- _Collected data_:
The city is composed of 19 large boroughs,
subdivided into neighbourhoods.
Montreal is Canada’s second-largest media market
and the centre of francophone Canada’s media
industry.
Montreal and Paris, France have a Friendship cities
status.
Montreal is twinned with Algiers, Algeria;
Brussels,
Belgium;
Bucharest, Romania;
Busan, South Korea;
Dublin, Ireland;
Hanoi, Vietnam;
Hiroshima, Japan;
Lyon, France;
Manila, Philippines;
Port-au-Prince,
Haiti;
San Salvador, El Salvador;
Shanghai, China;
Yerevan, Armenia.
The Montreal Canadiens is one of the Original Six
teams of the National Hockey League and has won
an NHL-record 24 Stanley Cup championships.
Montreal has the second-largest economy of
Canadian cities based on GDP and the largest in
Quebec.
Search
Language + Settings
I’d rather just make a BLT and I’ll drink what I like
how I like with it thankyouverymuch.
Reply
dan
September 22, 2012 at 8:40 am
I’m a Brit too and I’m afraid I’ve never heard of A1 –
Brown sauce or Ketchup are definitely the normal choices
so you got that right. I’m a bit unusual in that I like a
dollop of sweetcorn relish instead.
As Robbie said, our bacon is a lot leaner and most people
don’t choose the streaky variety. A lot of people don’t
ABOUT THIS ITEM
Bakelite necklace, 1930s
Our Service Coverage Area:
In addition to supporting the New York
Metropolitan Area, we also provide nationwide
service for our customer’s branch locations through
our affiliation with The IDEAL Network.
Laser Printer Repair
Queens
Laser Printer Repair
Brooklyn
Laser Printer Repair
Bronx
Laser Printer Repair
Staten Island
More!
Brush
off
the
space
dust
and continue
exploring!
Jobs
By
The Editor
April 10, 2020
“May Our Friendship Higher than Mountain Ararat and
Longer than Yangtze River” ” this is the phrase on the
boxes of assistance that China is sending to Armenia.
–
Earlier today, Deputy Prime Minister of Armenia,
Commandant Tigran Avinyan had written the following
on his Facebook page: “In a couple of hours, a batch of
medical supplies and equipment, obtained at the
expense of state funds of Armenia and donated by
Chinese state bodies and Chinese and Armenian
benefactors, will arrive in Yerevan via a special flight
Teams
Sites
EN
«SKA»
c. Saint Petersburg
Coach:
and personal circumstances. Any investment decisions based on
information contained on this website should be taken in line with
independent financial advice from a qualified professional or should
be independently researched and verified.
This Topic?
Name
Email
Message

- _EXERCISE INSTRUCTIONS_: Find every line of the data that includes the string "with". Copy each of those lines.

- _OUTPUT BELOW_:
Montreal is twinned with Algiers, Algeria;
how I like with it thankyouverymuch.
our affiliation with The IDEAL Network.
information contained on this website should be taken in line with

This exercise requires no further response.